Let $\operatorname{\mathcal{C}}$ be a category. Recall that a functor $\mathscr {F}: \operatorname{\mathcal{C}}^{\operatorname{op}} \rightarrow \operatorname{Set}$ is representable if there exists an object $Y \in \operatorname{\mathcal{C}}$ and an element $y \in \mathscr {F}(C)$ with the following universal property: for every object $X \in \operatorname{\mathcal{C}}$, evaluation on $y$ induces a bijection $\operatorname{Hom}_{\operatorname{\mathcal{C}}}(X,Y) \rightarrow \mathscr {F}(X)$. Unwinding the definitions, we see that this is equivalent to the requirement that the pair $(Y,y)$ is a final object of the category of elements $\int ^{\operatorname{\mathcal{C}}} \mathscr {F}$ introduced in Variant 5.5.1.2. This motivates the following:

Definition 7.1.2.1. Let $U: \widetilde{\operatorname{\mathcal{C}}} \rightarrow \operatorname{\mathcal{C}}$ be a right fibration of $\infty$-categories. We say that $\widetilde{\operatorname{\mathcal{C}}}$ is represented by an object $Y \in \operatorname{\mathcal{C}}$ if there exists a final object $\widetilde{Y} \in \widetilde{\operatorname{\mathcal{C}}}$ satisfying $U( \widetilde{Y} ) = Y$. In this case, we say that $\widetilde{Y}$ exhibits $\widetilde{\operatorname{\mathcal{C}}}$ as a right fibration represented by $Y$. We say that a right fibration $U: \widetilde{\operatorname{\mathcal{C}}} \rightarrow \operatorname{\mathcal{C}}$ is representable if it it is represented by some object of $\operatorname{\mathcal{C}}$: that is, if the $\infty$-category $\widetilde{\operatorname{\mathcal{C}}}$ has a final object.
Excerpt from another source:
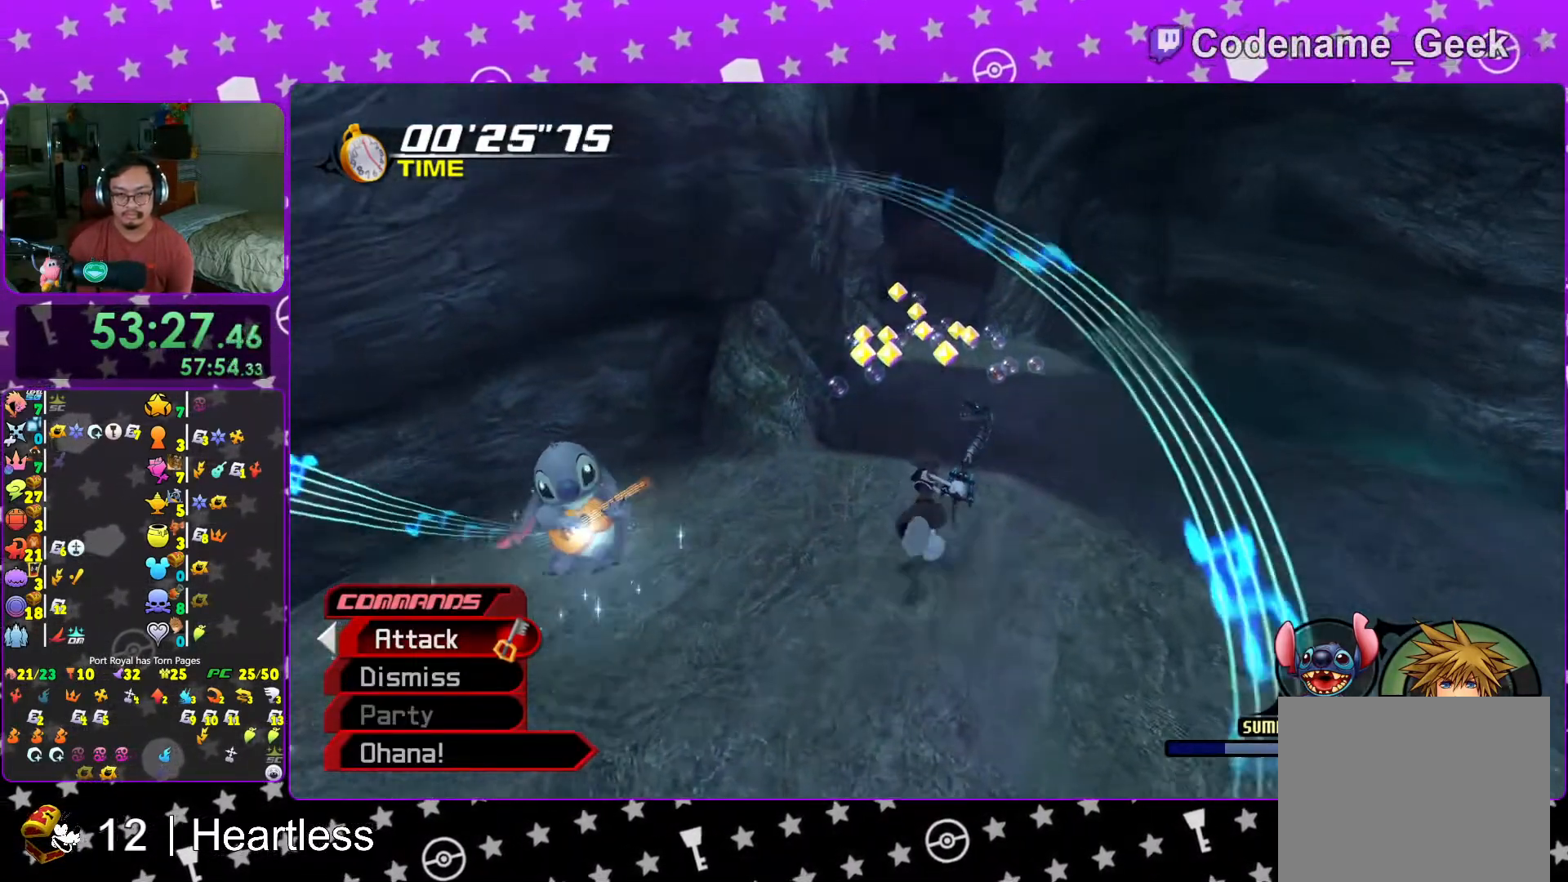
{"dt_ms": 500, "buttons": [], "left_stick": "up", "right_stick": "center", "events": [[167, "Y", "down"], [233, "Y", "up"], [333, "Y", "down"], [417, "Y", "up"]]}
Variant 7.1.2.2. Let $U: \widetilde{\operatorname{\mathcal{C}}} \rightarrow \operatorname{\mathcal{C}}$ be a left fibration of $\infty$-categories. We say that $\widetilde{\operatorname{\mathcal{C}}}$ is corepresented by an object $X \in \operatorname{\mathcal{C}}$ if there exists an initial object $\widetilde{X} \in \widetilde{\operatorname{\mathcal{C}}}$ satisfying $U( \widetilde{X} ) = X$. In this case, we say that $\widetilde{X}$ exhibits $\widetilde{\operatorname{\mathcal{C}}}$ as a left fibration corepresented by $X$. We say that a left fibration $U: \widetilde{\operatorname{\mathcal{C}}} \rightarrow \operatorname{\mathcal{C}}$ is corepresentable if it it is corepresented by some object of $\operatorname{\mathcal{C}}$: that is, if the $\infty$-category $\widetilde{\operatorname{\mathcal{C}}}$ has an initial object.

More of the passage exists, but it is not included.